Les lignes sur ses pages sont des chemins d’asphalte, de fer, de terres buissonnières prises avec un pass gratuit et valable à vie ; où la vitesse est la seule morale. Luc Dellisse tisse ainsi autant qu’il trace, orfèvre pressé de mots rythmés par la cadence des paysages traversés. Où le transport intime augmente le panorama pour le rendre plus aventureux. Où la fiction enrichit le réel d’une souhaitable et plus grande intrigue.

S’il est possible d’être un aventurier sans être un homme d’action, j’ai été cet aventurier-là.

La clarté de sa lettre génère une logique intrinsèque aux textes et offre dès lors à voir l’invisible autant que la rationalité. Tout y est aussi clair que la page est palpable, ainsi que l’encre et sa lumière noire jetées au visage du lecteur par petites gouttelettes humides qui éveillent, se moquent et rafraichissent.

Notre royaume n’est pas de ce monde, ni d’aucun autre monde. C’est dans cette absence qu’il y a quelque chose à trouver.

Luc Dellisse donne à croire au réel grâce à son indécelable imaginaire et propose ainsi de côtoyer Jean qui rit et Jean qui pleure sous le masque de Janus, dieu romain des commencements et des fins, du passage et des portes. Cette nouvelle somme de cent textes permet de les enjamber en tout désordre. Et elle fait la démonstration que sa vie d’écrivain est un regard divers, liant les lignes et entre-lignes du sensible.

Ce serait peut-être vrai si la simultanéité était effective, si nous menions nos vies multiples en pleine synergie, dans une connexion permanente entre elles.

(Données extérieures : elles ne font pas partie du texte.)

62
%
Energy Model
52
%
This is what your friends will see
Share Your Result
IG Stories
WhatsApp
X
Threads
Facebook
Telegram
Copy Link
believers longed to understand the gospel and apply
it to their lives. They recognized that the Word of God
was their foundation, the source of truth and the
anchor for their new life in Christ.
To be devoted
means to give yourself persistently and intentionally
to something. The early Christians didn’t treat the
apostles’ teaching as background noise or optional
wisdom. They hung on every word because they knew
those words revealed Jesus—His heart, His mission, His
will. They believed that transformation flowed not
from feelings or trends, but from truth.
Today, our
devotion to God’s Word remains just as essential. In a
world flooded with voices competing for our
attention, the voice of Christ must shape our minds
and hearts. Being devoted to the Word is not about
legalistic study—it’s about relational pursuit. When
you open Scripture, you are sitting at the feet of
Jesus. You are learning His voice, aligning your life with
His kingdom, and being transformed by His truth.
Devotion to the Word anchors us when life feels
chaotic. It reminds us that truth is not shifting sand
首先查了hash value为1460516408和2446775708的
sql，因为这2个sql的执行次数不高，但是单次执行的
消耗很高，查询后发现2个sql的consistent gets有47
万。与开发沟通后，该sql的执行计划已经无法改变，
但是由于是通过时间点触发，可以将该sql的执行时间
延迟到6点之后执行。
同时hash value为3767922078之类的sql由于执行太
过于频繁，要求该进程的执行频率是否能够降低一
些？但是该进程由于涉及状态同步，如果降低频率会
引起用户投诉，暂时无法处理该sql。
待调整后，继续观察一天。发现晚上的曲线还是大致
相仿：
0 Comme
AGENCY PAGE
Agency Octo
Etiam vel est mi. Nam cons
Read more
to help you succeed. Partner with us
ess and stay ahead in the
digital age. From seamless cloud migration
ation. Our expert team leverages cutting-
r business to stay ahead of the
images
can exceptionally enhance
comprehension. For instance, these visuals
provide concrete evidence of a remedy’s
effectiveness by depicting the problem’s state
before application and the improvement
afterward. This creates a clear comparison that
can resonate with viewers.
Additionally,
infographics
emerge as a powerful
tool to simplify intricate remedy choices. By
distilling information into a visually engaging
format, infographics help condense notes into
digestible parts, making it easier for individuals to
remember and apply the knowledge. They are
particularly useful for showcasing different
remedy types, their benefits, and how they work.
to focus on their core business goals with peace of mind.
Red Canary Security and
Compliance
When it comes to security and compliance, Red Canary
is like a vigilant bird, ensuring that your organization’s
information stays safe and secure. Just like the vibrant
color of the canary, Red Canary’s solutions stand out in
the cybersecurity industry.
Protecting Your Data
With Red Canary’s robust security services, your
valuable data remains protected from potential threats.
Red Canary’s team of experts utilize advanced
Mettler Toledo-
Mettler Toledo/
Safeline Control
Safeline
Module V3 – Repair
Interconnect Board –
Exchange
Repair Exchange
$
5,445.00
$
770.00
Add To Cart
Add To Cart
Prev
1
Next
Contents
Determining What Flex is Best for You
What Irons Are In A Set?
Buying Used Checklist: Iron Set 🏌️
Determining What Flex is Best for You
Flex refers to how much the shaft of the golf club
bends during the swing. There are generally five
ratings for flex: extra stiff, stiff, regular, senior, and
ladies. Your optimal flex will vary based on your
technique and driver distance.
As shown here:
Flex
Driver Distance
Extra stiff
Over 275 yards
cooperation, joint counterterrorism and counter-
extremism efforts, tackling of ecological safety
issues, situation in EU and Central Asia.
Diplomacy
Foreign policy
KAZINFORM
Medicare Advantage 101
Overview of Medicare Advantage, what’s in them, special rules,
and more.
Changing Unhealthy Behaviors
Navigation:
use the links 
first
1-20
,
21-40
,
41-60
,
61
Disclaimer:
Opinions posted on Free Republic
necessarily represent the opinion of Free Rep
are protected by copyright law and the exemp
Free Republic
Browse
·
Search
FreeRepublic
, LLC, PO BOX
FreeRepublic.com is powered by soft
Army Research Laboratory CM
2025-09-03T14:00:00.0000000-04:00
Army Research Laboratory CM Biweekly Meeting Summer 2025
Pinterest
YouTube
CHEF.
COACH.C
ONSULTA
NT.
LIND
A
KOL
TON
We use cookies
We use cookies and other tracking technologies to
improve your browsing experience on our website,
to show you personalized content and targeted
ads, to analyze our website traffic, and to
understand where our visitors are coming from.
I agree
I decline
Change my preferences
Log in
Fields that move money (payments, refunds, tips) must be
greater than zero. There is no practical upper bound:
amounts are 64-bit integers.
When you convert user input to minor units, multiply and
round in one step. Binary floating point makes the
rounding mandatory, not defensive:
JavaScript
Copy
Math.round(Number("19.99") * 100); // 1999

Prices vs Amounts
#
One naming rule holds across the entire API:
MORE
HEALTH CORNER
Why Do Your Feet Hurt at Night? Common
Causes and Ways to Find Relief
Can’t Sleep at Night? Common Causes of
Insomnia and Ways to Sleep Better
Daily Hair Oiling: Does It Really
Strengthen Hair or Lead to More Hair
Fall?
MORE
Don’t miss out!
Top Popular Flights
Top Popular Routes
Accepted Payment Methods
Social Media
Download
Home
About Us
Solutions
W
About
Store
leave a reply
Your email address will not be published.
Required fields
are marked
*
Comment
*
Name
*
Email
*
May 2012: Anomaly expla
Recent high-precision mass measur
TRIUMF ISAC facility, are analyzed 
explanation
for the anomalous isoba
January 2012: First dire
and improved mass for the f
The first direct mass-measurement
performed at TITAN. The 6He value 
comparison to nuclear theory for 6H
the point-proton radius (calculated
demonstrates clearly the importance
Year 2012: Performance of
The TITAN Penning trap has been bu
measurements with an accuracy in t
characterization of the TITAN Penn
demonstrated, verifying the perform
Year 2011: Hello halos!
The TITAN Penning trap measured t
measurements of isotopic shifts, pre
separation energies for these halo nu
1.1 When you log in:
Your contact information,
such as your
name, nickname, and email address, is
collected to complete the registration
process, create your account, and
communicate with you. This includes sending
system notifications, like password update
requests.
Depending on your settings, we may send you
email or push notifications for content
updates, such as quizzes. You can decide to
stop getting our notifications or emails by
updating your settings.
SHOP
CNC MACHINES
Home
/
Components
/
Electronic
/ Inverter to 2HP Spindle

Ce n’est pas le cas.

Vérité vécue d’un auteur prolifique dont la plume semble désormais se cristalliser, devenir un diamant taillé comme un crayon : celui d’un genre propre par le syncrétisme de l’essai, de la poésie et du roman. Les trois fusionnés font son style, peut-être plus sûr, plus encré depuis qu’il est académicien, reconnu par ses pairs, certain d’être à sa place d’auteur et de pouvoir vivre pleinement son élancé statut d’écrivain voyageur ; non plus doublé d’un éternel adolescent fugitif, loin de se sentir le contemporain des siens sur Terre.

Sur orbite

Cette impression, cet instant et cette publication consacrent dès lors l’auteur en son style façon Hyperl∞p. Vers une destination dont on ne se préoccupe pas tant que ça. La peinture filée par la fenêtre du wagon, figurée par le cadre du livre ouvert, nous emporte et c’est l’objectif principal. L’espace tendu et ténu de la vitre entre fiction et réalité, transparent pour rendre le monde visible, est suspendu aux formes de libertés graves ici et là frivoles. Et elles nous somment d’en faire autant de nos vies variées.